Amélie se rendit, le lendemain de bon matin, dans l’appartement de Mr. D. : ils s’entretinrent, en détail, de tout ce qui regardait madame de Simiane. L’état de langueur où elle paraissait sur le point de tomber, leur causait les mêmes sollicitudes. Aucun d’eux n’espérait la guérir d’un amour qu’elle avait nourri si long-temps dans le silence. Tous deux pensèrent que le seul moyen d’empêcher qu’il ne lui devînt funeste, était de la mettre en relation avec M. de Lamerville. L’imagination, observa la jeune Saint-Elme, est une enchanteresse qui prête souvent, à un homme célèbre, les vertus, les qualités qu’il n’a pas. Qui sait si le général, vu de près, ne perdra point une partie de l’éclat que lui donne sa haute réputation ? Dans ce cas, notre amie ne jugera le refus qu’il a fait de sa main, que comme une singularité ridicule, et son amour pour lui cessera avec l’admiration qu’il lui inspire. Si le général, au contraire, est un homme aussi accompli qu’on le prétend, que risquons-nous d’engager madame de Simiane d’essayer de lui plaire, sous un nom supposé ? Si elle échoue, sa démarche ne sera point connue ; si elle réussit, elle n’aura pas à rougir, devant son époux, de ce qu’elle aura fait pour son amant.

Le plan de la jeune comtesse approuvé, elle le communiqua à madame de Simiane, qui en parut enchantée.

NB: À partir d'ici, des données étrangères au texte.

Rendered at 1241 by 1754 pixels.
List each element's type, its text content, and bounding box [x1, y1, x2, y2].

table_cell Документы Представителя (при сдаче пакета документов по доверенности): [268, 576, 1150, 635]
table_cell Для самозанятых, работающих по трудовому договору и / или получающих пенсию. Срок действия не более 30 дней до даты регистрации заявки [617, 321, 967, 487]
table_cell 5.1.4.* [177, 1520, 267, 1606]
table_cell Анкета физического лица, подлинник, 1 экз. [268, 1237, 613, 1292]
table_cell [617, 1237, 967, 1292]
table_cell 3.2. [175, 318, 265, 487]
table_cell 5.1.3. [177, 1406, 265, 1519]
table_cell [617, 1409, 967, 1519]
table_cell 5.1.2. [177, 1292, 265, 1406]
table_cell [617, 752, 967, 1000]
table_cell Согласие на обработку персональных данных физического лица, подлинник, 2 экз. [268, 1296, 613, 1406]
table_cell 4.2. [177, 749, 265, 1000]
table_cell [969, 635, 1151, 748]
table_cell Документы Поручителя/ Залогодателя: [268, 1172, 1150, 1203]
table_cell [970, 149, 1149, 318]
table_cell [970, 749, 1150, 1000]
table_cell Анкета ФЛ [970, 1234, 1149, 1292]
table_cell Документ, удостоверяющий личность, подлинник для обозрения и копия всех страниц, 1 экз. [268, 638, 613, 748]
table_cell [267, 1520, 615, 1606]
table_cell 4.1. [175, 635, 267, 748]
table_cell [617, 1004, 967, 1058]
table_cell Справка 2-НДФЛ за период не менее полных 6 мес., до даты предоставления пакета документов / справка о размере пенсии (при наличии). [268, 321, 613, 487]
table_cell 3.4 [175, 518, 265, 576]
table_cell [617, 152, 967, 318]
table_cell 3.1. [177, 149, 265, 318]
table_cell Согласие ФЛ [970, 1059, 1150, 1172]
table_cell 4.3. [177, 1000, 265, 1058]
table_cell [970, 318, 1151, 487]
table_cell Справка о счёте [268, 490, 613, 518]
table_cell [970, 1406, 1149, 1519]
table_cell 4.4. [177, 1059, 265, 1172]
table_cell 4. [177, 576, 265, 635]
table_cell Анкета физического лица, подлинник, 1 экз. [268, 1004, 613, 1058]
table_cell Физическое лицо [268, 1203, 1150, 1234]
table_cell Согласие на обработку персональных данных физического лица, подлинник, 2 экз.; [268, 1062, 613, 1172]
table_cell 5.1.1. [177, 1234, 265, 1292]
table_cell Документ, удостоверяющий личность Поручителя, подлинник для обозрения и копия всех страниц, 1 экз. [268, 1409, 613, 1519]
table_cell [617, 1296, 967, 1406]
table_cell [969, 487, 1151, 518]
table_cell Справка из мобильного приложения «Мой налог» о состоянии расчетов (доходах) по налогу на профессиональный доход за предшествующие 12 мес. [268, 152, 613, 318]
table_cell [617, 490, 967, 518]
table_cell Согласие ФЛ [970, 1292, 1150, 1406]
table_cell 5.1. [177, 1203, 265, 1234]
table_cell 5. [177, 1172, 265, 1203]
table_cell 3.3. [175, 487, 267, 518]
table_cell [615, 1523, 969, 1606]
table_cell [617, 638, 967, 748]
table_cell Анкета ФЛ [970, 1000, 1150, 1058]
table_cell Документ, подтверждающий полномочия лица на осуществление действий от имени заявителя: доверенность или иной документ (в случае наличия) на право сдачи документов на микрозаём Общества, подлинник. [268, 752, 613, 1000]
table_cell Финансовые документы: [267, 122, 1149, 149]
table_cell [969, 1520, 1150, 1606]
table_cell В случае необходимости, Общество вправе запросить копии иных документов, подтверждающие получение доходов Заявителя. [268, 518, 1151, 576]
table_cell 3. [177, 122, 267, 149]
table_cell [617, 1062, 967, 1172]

On pensa que Mr. D. ne pouvait accompagner Anaïs, sans risquer de la faire reconnaître. On convint donc qu’elle n’emmènerait à Baden qu’Amélie et Rosine. La discrétion et la fidélité de cette dernière étaient à l’épreuve. La jeune comtesse promit d’obtenir le consentement de Saint-Elme pour ce voyage, sans qu’il pût soupçonner le véritable motif qui le faisait entreprendre. Ces mesures prises, madame de Simiane, qui était réellement très-changée depuis quelques mois, vint à Paris, où son médecin déclara qu’elle avait besoin de prendre les eaux. Amélie pria le comte de la laisser suivre son amie, qui ne pouvait se décider à se séparer d’elle. Saint-Elme ne s’opposa point aux désirs de son épouse, quoiqu’il fût fâché de la voir s’éloigner de lui. Madame de Saint-Elme, le comte et Mr. D., tinrent maison commune en l’absence des deux personnes qui leur étaient si chères.